Le fait de se débarrasser d’une statue endommagée ou brisée peut poser problème à des gens comme Yaqoob. Au Pakistan, une loi sur le blasphème condamne à des peines pouvant aller jusqu’à dix ans de prison en cas « d’outrage envers les sentiments religieux », qui s’applique à toutes les religions. Yaqoob doit se débarrasser des statues invendues sans risquer que les restes puissent être profanés. Le sculpteur, à ce jour, n’a pas pu créer sa propre boutique permanente. « C’est aux sœurs paulines de vendre les statues », ajoute-t-il, précisant que beaucoup de protestants accusent l’Église catholique de vénérer les idoles.

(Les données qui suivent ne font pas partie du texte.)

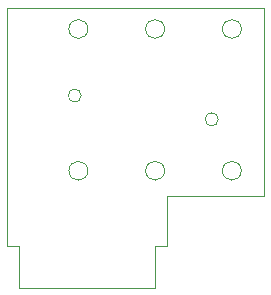
<source format=gm1>
%TF.GenerationSoftware,KiCad,Pcbnew,8.0.6*%
%TF.CreationDate,2025-06-21T19:34:38+03:00*%
%TF.ProjectId,Battery,42617474-6572-4792-9e6b-696361645f70,rev?*%
%TF.SameCoordinates,Original*%
%TF.FileFunction,Profile,NP*%
%FSLAX46Y46*%
G04 Gerber Fmt 4.6, Leading zero omitted, Abs format (unit mm)*
G04 Created by KiCad (PCBNEW 8.0.6) date 2025-06-21 19:34:38*
%MOMM*%
%LPD*%
G01*
G04 APERTURE LIST*
%TA.AperFunction,Profile*%
%ADD10C,0.050000*%
%TD*%
G04 APERTURE END LIST*
D10*
X146540000Y-89930000D02*
X145540000Y-89930000D01*
X146360000Y-83520000D02*
G75*
G02*
X144760000Y-83520000I-800000J0D01*
G01*
X144760000Y-83520000D02*
G75*
G02*
X146360000Y-83520000I800000J0D01*
G01*
X139860000Y-83520000D02*
G75*
G02*
X138260000Y-83520000I-800000J0D01*
G01*
X138260000Y-83520000D02*
G75*
G02*
X139860000Y-83520000I800000J0D01*
G01*
X152860000Y-83520000D02*
G75*
G02*
X151260000Y-83520000I-800000J0D01*
G01*
X151260000Y-83520000D02*
G75*
G02*
X152860000Y-83520000I800000J0D01*
G01*
X139860000Y-71520000D02*
G75*
G02*
X138260000Y-71520000I-800000J0D01*
G01*
X138260000Y-71520000D02*
G75*
G02*
X139860000Y-71520000I800000J0D01*
G01*
X146360000Y-71520000D02*
G75*
G02*
X144760000Y-71520000I-800000J0D01*
G01*
X144760000Y-71520000D02*
G75*
G02*
X146360000Y-71520000I800000J0D01*
G01*
X152860000Y-71520000D02*
G75*
G02*
X151260000Y-71520000I-800000J0D01*
G01*
X151260000Y-71520000D02*
G75*
G02*
X152860000Y-71520000I800000J0D01*
G01*
X145540000Y-89930000D02*
X145540000Y-93420000D01*
X154800000Y-85700000D02*
X146540000Y-85700000D01*
X154800000Y-69700000D02*
X133000000Y-69700000D01*
X134000000Y-93420000D02*
X134000000Y-89930000D01*
X134000000Y-89930000D02*
X133000000Y-89930000D01*
X154800000Y-85700000D02*
X154800000Y-69700000D01*
X146540000Y-89930000D02*
X146540000Y-85700000D01*
X145540000Y-93420000D02*
X134000000Y-93420000D01*
X133000000Y-69700000D02*
X133000000Y-89930000D01*
%TO.C,Power_Connector_Battery1*%
X150902178Y-79162177D02*
G75*
G02*
X149797822Y-79162177I-552178J0D01*
G01*
X149797822Y-79162177D02*
G75*
G02*
X150902178Y-79162177I552178J0D01*
G01*
X139304355Y-77150000D02*
G75*
G02*
X138199999Y-77150000I-552178J0D01*
G01*
X138199999Y-77150000D02*
G75*
G02*
X139304355Y-77150000I552178J0D01*
G01*
%TD*%
M02*

</source>
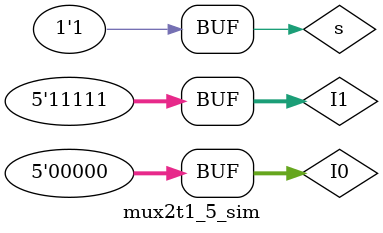
<source format=v>
`timescale 1ns / 1ps


module mux2t1_5_sim;

	// Inputs
	reg [4:0] I0;
	reg [4:0] I1;
	reg s;

	// Outputs
	wire [4:0] o;

	// Instantiate the Unit Under Test (UUT)
	MUX2T1_5 uut (
		.I0(I0), 
		.I1(I1), 
		.s(s), 
		.o(o)
	);

	initial begin
		I0 = 0;
		I1 = 5'b11111;
		s = 0;
		#100;
		s = 1;
		#100;
		// Wait 100 ns for global reset to finish
		#100;
        
		// Add stimulus here

	end
      
endmodule


</source>
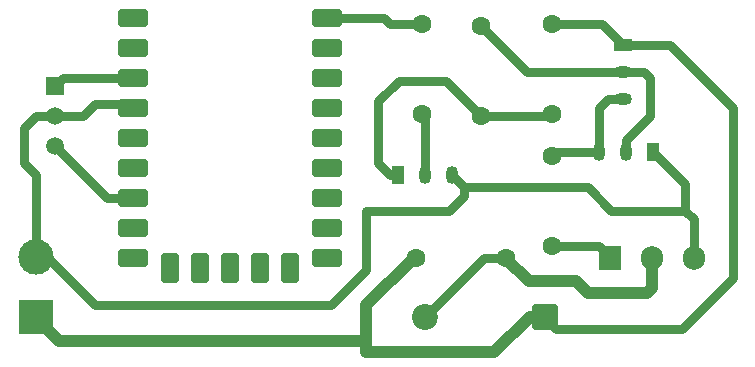
<source format=gbr>
G04 #@! TF.GenerationSoftware,KiCad,Pcbnew,9.0.5*
G04 #@! TF.CreationDate,2025-11-06T14:44:22-03:00*
G04 #@! TF.ProjectId,levitador_magnetico,6c657669-7461-4646-9f72-5f6d61676e65,rev?*
G04 #@! TF.SameCoordinates,Original*
G04 #@! TF.FileFunction,Copper,L2,Bot*
G04 #@! TF.FilePolarity,Positive*
%FSLAX46Y46*%
G04 Gerber Fmt 4.6, Leading zero omitted, Abs format (unit mm)*
G04 Created by KiCad (PCBNEW 9.0.5) date 2025-11-06 14:44:22*
%MOMM*%
%LPD*%
G01*
G04 APERTURE LIST*
G04 Aperture macros list*
%AMRoundRect*
0 Rectangle with rounded corners*
0 $1 Rounding radius*
0 $2 $3 $4 $5 $6 $7 $8 $9 X,Y pos of 4 corners*
0 Add a 4 corners polygon primitive as box body*
4,1,4,$2,$3,$4,$5,$6,$7,$8,$9,$2,$3,0*
0 Add four circle primitives for the rounded corners*
1,1,$1+$1,$2,$3*
1,1,$1+$1,$4,$5*
1,1,$1+$1,$6,$7*
1,1,$1+$1,$8,$9*
0 Add four rect primitives between the rounded corners*
20,1,$1+$1,$2,$3,$4,$5,0*
20,1,$1+$1,$4,$5,$6,$7,0*
20,1,$1+$1,$6,$7,$8,$9,0*
20,1,$1+$1,$8,$9,$2,$3,0*%
G04 Aperture macros list end*
G04 #@! TA.AperFunction,ComponentPad*
%ADD10R,1.050000X1.500000*%
G04 #@! TD*
G04 #@! TA.AperFunction,ComponentPad*
%ADD11O,1.050000X1.500000*%
G04 #@! TD*
G04 #@! TA.AperFunction,ComponentPad*
%ADD12RoundRect,0.249999X0.850001X0.850001X-0.850001X0.850001X-0.850001X-0.850001X0.850001X-0.850001X0*%
G04 #@! TD*
G04 #@! TA.AperFunction,ComponentPad*
%ADD13C,2.200000*%
G04 #@! TD*
G04 #@! TA.AperFunction,ComponentPad*
%ADD14R,1.500000X1.050000*%
G04 #@! TD*
G04 #@! TA.AperFunction,ComponentPad*
%ADD15O,1.500000X1.050000*%
G04 #@! TD*
G04 #@! TA.AperFunction,ComponentPad*
%ADD16RoundRect,0.400000X-0.900000X-0.400000X0.900000X-0.400000X0.900000X0.400000X-0.900000X0.400000X0*%
G04 #@! TD*
G04 #@! TA.AperFunction,ComponentPad*
%ADD17RoundRect,0.400050X-0.899950X-0.400050X0.899950X-0.400050X0.899950X0.400050X-0.899950X0.400050X0*%
G04 #@! TD*
G04 #@! TA.AperFunction,ComponentPad*
%ADD18RoundRect,0.400000X-0.400000X-0.900000X0.400000X-0.900000X0.400000X0.900000X-0.400000X0.900000X0*%
G04 #@! TD*
G04 #@! TA.AperFunction,ComponentPad*
%ADD19RoundRect,0.393700X-0.393700X-0.906300X0.393700X-0.906300X0.393700X0.906300X-0.393700X0.906300X0*%
G04 #@! TD*
G04 #@! TA.AperFunction,ComponentPad*
%ADD20R,1.500000X1.500000*%
G04 #@! TD*
G04 #@! TA.AperFunction,ComponentPad*
%ADD21C,1.500000*%
G04 #@! TD*
G04 #@! TA.AperFunction,ComponentPad*
%ADD22C,1.600000*%
G04 #@! TD*
G04 #@! TA.AperFunction,ComponentPad*
%ADD23R,1.905000X2.000000*%
G04 #@! TD*
G04 #@! TA.AperFunction,ComponentPad*
%ADD24O,1.905000X2.000000*%
G04 #@! TD*
G04 #@! TA.AperFunction,ComponentPad*
%ADD25R,3.000000X3.000000*%
G04 #@! TD*
G04 #@! TA.AperFunction,ComponentPad*
%ADD26C,3.000000*%
G04 #@! TD*
G04 #@! TA.AperFunction,Conductor*
%ADD27C,0.800000*%
G04 #@! TD*
G04 #@! TA.AperFunction,Conductor*
%ADD28C,1.000000*%
G04 #@! TD*
G04 APERTURE END LIST*
D10*
X156690000Y-91000000D03*
D11*
X158960000Y-91000000D03*
X161230000Y-91000000D03*
D12*
X169080000Y-103000000D03*
D13*
X158920000Y-103000000D03*
D14*
X175730000Y-80000000D03*
D15*
X175730000Y-82270000D03*
X175730000Y-84540000D03*
D16*
X150675000Y-77705000D03*
X150675000Y-80245000D03*
X150675000Y-82785000D03*
X150675000Y-85325000D03*
X150675000Y-87865000D03*
D17*
X150675000Y-90405000D03*
X150675000Y-92945000D03*
X150675000Y-95485000D03*
X150675000Y-98025000D03*
D18*
X147535000Y-98835000D03*
D19*
X144995000Y-98835000D03*
X142455000Y-98835000D03*
X139915000Y-98835000D03*
X137375000Y-98835000D03*
D17*
X134235000Y-98025000D03*
X134235000Y-95485000D03*
X134235000Y-92945000D03*
X134235000Y-90405000D03*
X134235000Y-77705000D03*
X134235000Y-80245000D03*
X134235000Y-82785000D03*
X134235000Y-87865000D03*
X134235000Y-85325000D03*
D20*
X127640000Y-83460000D03*
D21*
X127640000Y-86000000D03*
X127640000Y-88540000D03*
D22*
X158190000Y-98000000D03*
X165810000Y-98000000D03*
X158730000Y-85810000D03*
X158730000Y-78190000D03*
X169730000Y-89380000D03*
X169730000Y-97000000D03*
D23*
X174650000Y-98000000D03*
D24*
X178190000Y-98000000D03*
X181730000Y-98000000D03*
D25*
X126000000Y-103000000D03*
D26*
X126000000Y-97920000D03*
D22*
X169730000Y-85810000D03*
X169730000Y-78190000D03*
X163730000Y-86000000D03*
X163730000Y-78380000D03*
D10*
X178270000Y-89000000D03*
D11*
X176000000Y-89000000D03*
X173730000Y-89000000D03*
D27*
X170080000Y-104000000D02*
X169080000Y-103000000D01*
X185000000Y-99730000D02*
X180730000Y-104000000D01*
X180730000Y-104000000D02*
X170080000Y-104000000D01*
X185000000Y-85270000D02*
X185000000Y-99730000D01*
X175730000Y-80000000D02*
X179730000Y-80000000D01*
X179730000Y-80000000D02*
X185000000Y-85270000D01*
X181000000Y-91730000D02*
X178270000Y-89000000D01*
X181000000Y-94000000D02*
X181000000Y-91730000D01*
X158960000Y-86040000D02*
X158730000Y-85810000D01*
X158960000Y-91000000D02*
X158960000Y-86040000D01*
X156730000Y-83000000D02*
X160730000Y-83000000D01*
X155000000Y-90000000D02*
X155000000Y-84730000D01*
X156000000Y-91000000D02*
X155000000Y-90000000D01*
X155000000Y-84730000D02*
X156730000Y-83000000D01*
X156690000Y-91000000D02*
X156000000Y-91000000D01*
X160730000Y-83000000D02*
X163730000Y-86000000D01*
X162230000Y-92770000D02*
X162230000Y-92000000D01*
X161000000Y-94000000D02*
X162230000Y-92770000D01*
X158230000Y-94000000D02*
X161000000Y-94000000D01*
X173730000Y-85270000D02*
X174460000Y-84540000D01*
X173730000Y-89000000D02*
X173730000Y-85270000D01*
X170110000Y-89000000D02*
X169730000Y-89380000D01*
X173730000Y-89000000D02*
X170110000Y-89000000D01*
X174730000Y-94000000D02*
X181000000Y-94000000D01*
X172730000Y-92000000D02*
X174730000Y-94000000D01*
X162230000Y-92000000D02*
X172730000Y-92000000D01*
X161230000Y-91000000D02*
X162230000Y-92000000D01*
X174460000Y-84540000D02*
X175730000Y-84540000D01*
X178000000Y-82810000D02*
X177460000Y-82270000D01*
X178000000Y-86000000D02*
X178000000Y-82810000D01*
X176000000Y-88000000D02*
X178000000Y-86000000D01*
X176000000Y-89000000D02*
X176000000Y-88000000D01*
D28*
X126000000Y-103000000D02*
X128000000Y-105000000D01*
X154000000Y-105000000D02*
X154000000Y-106000000D01*
X128000000Y-105000000D02*
X154000000Y-105000000D01*
D27*
X126000000Y-91000000D02*
X126000000Y-97920000D01*
X125000000Y-90000000D02*
X126000000Y-91000000D01*
X131000000Y-102000000D02*
X126920000Y-97920000D01*
X151000000Y-102000000D02*
X131000000Y-102000000D01*
X151000000Y-102000000D02*
X154000000Y-99000000D01*
X126920000Y-97920000D02*
X126000000Y-97920000D01*
D28*
X172730000Y-101000000D02*
X177730000Y-101000000D01*
D27*
X163920000Y-98000000D02*
X165810000Y-98000000D01*
D28*
X178190000Y-100540000D02*
X178190000Y-98000000D01*
D27*
X158920000Y-103000000D02*
X163920000Y-98000000D01*
D28*
X171730000Y-100000000D02*
X172730000Y-101000000D01*
X167730000Y-100000000D02*
X171730000Y-100000000D01*
X165730000Y-98000000D02*
X167730000Y-100000000D01*
X177730000Y-101000000D02*
X178190000Y-100540000D01*
D27*
X134835000Y-82785000D02*
X128315000Y-82785000D01*
X128315000Y-82785000D02*
X127640000Y-83460000D01*
X181730000Y-94730000D02*
X181000000Y-94000000D01*
X127640000Y-86000000D02*
X126000000Y-86000000D01*
X134510000Y-85000000D02*
X134835000Y-85325000D01*
X127640000Y-86000000D02*
X130000000Y-86000000D01*
X125000000Y-87000000D02*
X125000000Y-90000000D01*
X126000000Y-86000000D02*
X125000000Y-87000000D01*
X154000000Y-94000000D02*
X158230000Y-94000000D01*
X154000000Y-99000000D02*
X154000000Y-94000000D01*
X130000000Y-86000000D02*
X131000000Y-85000000D01*
X131000000Y-85000000D02*
X134510000Y-85000000D01*
X181730000Y-98000000D02*
X181730000Y-94730000D01*
D28*
X158110000Y-98000000D02*
X158000000Y-98000000D01*
X154000000Y-106000000D02*
X164810000Y-106000000D01*
X167810000Y-103000000D02*
X169080000Y-103000000D01*
D27*
X169730000Y-78190000D02*
X173920000Y-78190000D01*
X173920000Y-78190000D02*
X175730000Y-80000000D01*
D28*
X158000000Y-98000000D02*
X154000000Y-102000000D01*
X154000000Y-102000000D02*
X154000000Y-105000000D01*
X164810000Y-106000000D02*
X167810000Y-103000000D01*
D27*
X127640000Y-88540000D02*
X132045000Y-92945000D01*
X132045000Y-92945000D02*
X134835000Y-92945000D01*
X175730000Y-82270000D02*
X167620000Y-82270000D01*
X167620000Y-82270000D02*
X163730000Y-78380000D01*
X177460000Y-82270000D02*
X175730000Y-82270000D01*
X169730000Y-97000000D02*
X173650000Y-97000000D01*
X173650000Y-97000000D02*
X174650000Y-98000000D01*
X150075000Y-77705000D02*
X155515000Y-77705000D01*
X156000000Y-78190000D02*
X155515000Y-77705000D01*
X158730000Y-78190000D02*
X156000000Y-78190000D01*
X163730000Y-86000000D02*
X169540000Y-86000000D01*
X169540000Y-86000000D02*
X169730000Y-85810000D01*
M02*

</source>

Préserver l’artisanat religieux
Contre ces critiques, la commission épiscopale pour la catéchèse utilise sa page Facebook afin d’avertir et former les gens. « Beaucoup de pasteurs ne savent pas faire la différence entre une idole et une statue », affirme l’une de ces publications. Le Centre éducatif Jérémie, une association catholique basée à Lahore, soutient les artistes, notamment à travers des formations informelles proposées aux enfants des familles démunies des bidonvilles. Cinq parents, dont des veuves, sont ainsi formés à la sculpture chrétienne, un talent qui les aidera à subvenir à leurs besoins et ceux de leurs proches. Le centre pense que l’artisanat religieux est un art en déclin et qui a besoin d’être préservé pour les générations futures.